*Task:* Look below for the line with "left_click(875, 278)". Retype it and every line after it to the end, exactly, but leave out the pictures.

*Dataset entries:*
* * * * *

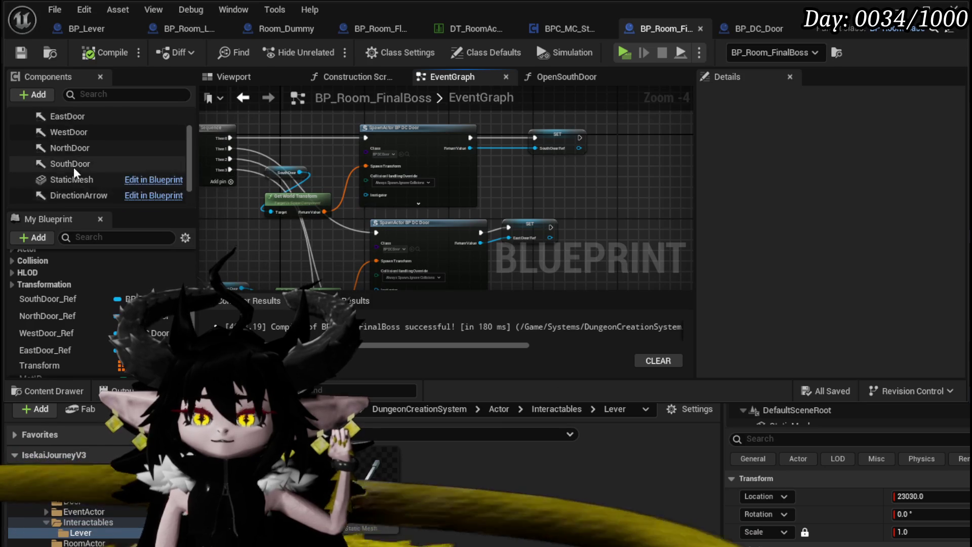
left_click(75, 177)
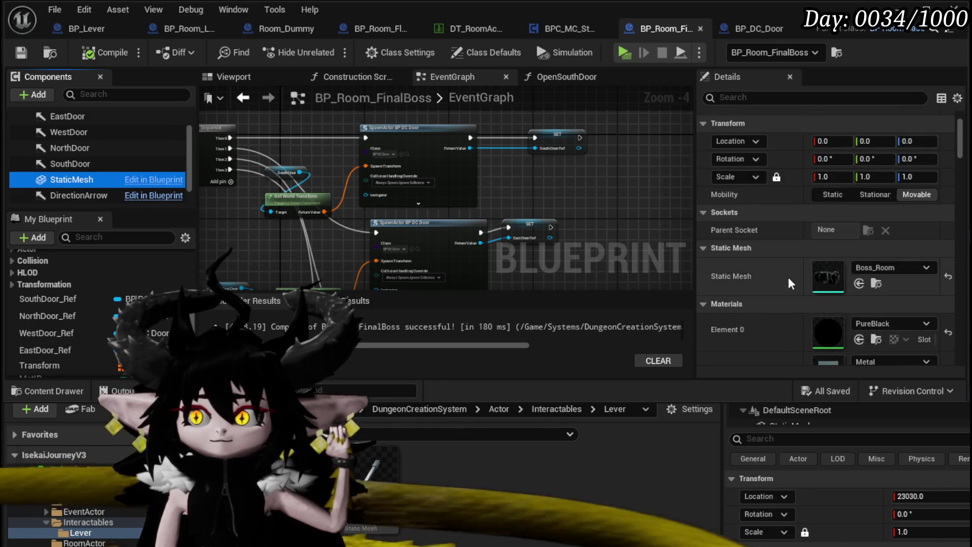
scroll(787, 277, "down", 2)
left_click(875, 278)
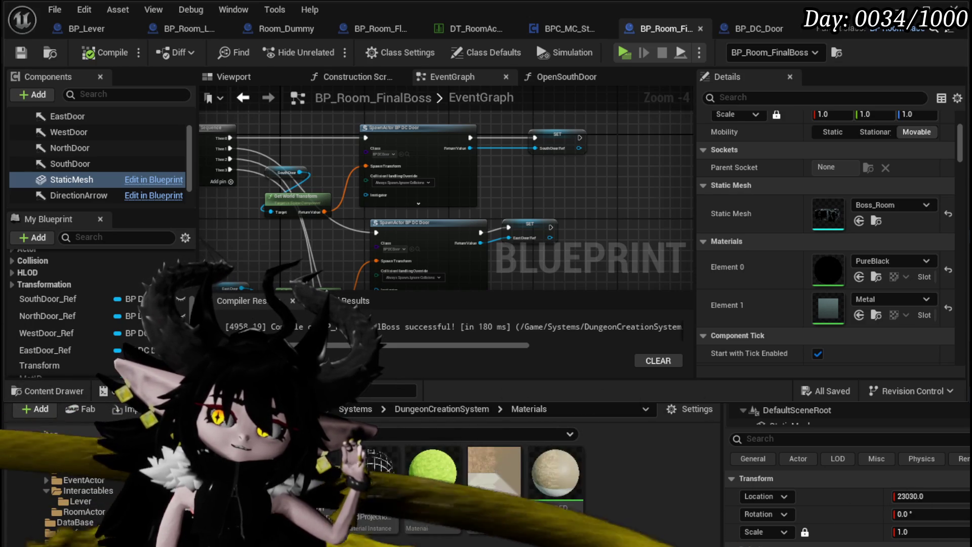
Create a material named M_PureBlackTwoSides, save it, and open it for editing.
right_click(299, 481)
left_click(381, 225)
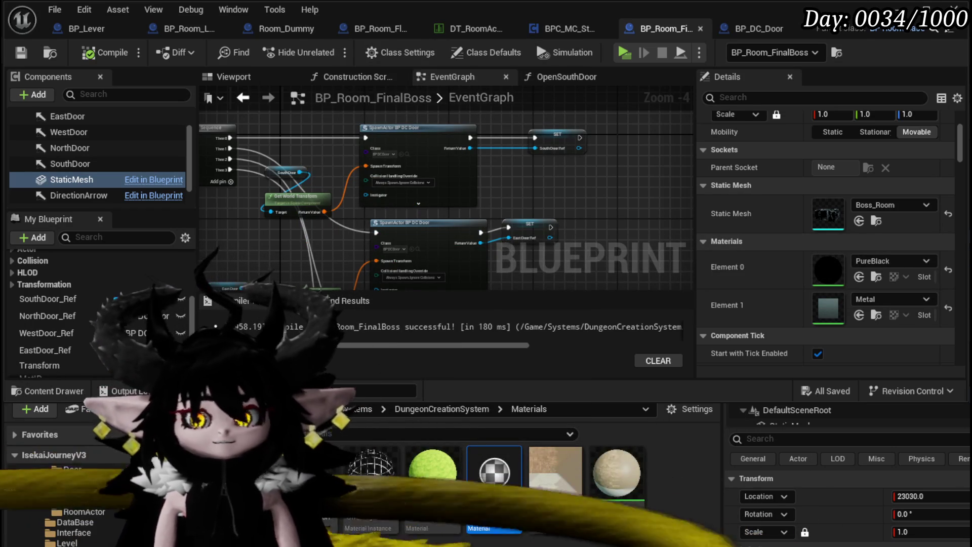
type("M_Pure")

* * * * *

*Output below:*
left_click(875, 278)
Create a material named M_PureBlackTwoSides, save it, and open it for editing.
right_click(299, 481)
left_click(381, 225)
type("M_Pure")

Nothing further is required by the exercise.